(Data items)
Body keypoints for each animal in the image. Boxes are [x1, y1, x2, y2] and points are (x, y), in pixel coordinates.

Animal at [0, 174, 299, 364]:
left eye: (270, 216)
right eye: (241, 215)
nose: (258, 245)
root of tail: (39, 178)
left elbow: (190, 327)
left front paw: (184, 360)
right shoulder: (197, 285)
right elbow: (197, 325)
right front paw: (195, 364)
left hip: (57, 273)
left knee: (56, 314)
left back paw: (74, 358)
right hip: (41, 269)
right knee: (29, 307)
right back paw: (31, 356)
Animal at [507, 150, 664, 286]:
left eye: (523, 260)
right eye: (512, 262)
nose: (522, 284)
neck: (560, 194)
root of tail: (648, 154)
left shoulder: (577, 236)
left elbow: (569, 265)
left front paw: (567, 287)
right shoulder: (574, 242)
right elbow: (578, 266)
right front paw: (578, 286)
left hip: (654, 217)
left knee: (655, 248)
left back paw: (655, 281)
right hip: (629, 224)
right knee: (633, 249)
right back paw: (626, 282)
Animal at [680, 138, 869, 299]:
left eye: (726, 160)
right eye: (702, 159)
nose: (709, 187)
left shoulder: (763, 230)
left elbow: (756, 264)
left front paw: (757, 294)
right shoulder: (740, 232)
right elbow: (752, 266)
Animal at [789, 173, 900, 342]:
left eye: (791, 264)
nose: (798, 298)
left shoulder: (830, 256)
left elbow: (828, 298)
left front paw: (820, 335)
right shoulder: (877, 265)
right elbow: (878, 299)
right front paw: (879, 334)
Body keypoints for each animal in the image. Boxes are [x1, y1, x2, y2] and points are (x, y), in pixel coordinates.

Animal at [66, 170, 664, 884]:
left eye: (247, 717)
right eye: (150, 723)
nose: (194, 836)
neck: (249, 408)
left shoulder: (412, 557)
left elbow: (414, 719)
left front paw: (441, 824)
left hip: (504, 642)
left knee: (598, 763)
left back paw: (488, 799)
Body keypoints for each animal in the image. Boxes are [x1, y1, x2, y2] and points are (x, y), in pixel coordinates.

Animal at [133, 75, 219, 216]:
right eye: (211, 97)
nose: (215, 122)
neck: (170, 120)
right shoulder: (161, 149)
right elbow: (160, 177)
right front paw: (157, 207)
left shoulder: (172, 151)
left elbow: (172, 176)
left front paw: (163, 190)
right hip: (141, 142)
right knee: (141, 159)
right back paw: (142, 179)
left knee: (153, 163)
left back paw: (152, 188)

---

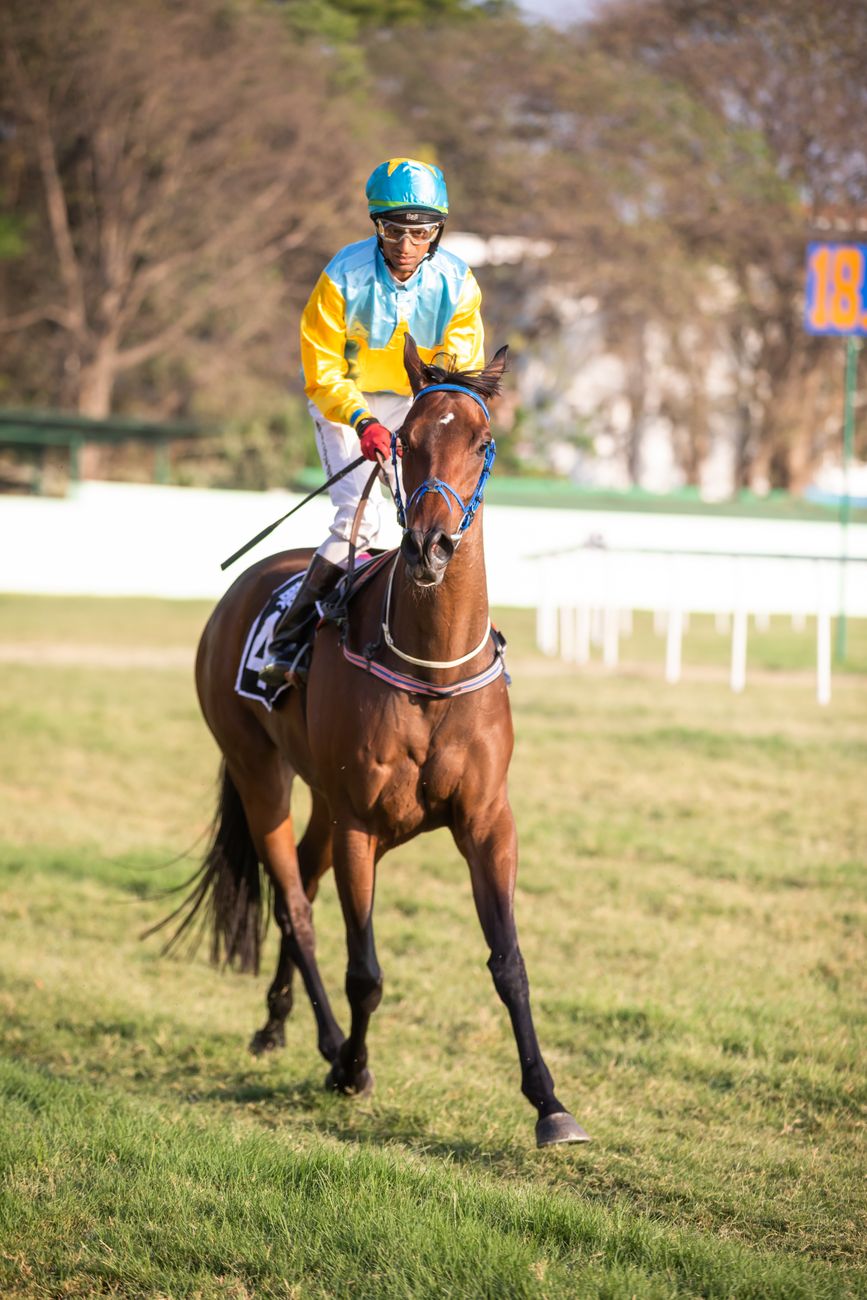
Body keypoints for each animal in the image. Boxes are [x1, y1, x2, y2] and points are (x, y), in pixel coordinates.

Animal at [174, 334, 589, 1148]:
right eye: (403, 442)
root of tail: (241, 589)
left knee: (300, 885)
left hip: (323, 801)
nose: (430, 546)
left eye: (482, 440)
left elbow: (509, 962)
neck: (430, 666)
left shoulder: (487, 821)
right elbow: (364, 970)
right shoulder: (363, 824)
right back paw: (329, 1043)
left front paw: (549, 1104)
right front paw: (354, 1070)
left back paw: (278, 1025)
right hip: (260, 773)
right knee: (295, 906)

### WHAT IS BEING ASKED:
Of the entries above, transcribe exactly those lines that fall between the line containing "right shoulder: (574, 242)" and the line containing "left back paw: (152, 188)", together with those two lines.

### EXERCISE OUTPUT:
right shoulder: (574, 242)
right elbow: (578, 266)
right front paw: (578, 286)
left hip: (654, 217)
left knee: (655, 248)
left back paw: (655, 281)
right hip: (629, 224)
right knee: (633, 249)
right back paw: (626, 282)
Animal at [680, 138, 869, 299]:
left eye: (726, 160)
right eye: (702, 159)
nose: (709, 187)
left shoulder: (763, 230)
left elbow: (756, 264)
left front paw: (757, 294)
right shoulder: (740, 232)
right elbow: (752, 266)
Animal at [789, 173, 900, 342]:
left eye: (791, 264)
nose: (798, 298)
left shoulder: (830, 256)
left elbow: (828, 298)
left front paw: (820, 335)
right shoulder: (877, 265)
right elbow: (878, 299)
right front paw: (879, 334)
Body keypoints for each animal in the image. Boxes are [x1, y1, x2, y2] and points are (x, y), in pixel coordinates.

Animal at [66, 170, 664, 884]:
left eye: (247, 717)
right eye: (150, 723)
nose: (194, 836)
neck: (249, 408)
left shoulder: (412, 557)
left elbow: (414, 719)
left front paw: (441, 824)
left hip: (504, 642)
left knee: (598, 763)
left back paw: (488, 799)
Body keypoints for each animal in the image. Boxes are [x1, y1, x2, y2] and points are (x, y), in pixel coordinates.

Animal at [133, 75, 219, 216]:
right eye: (211, 97)
nose: (215, 122)
neck: (170, 120)
right shoulder: (161, 149)
right elbow: (160, 177)
right front paw: (157, 207)
left shoulder: (172, 151)
left elbow: (172, 176)
left front paw: (163, 190)
right hip: (141, 142)
right knee: (141, 159)
right back paw: (142, 179)
left knee: (153, 163)
left back paw: (152, 188)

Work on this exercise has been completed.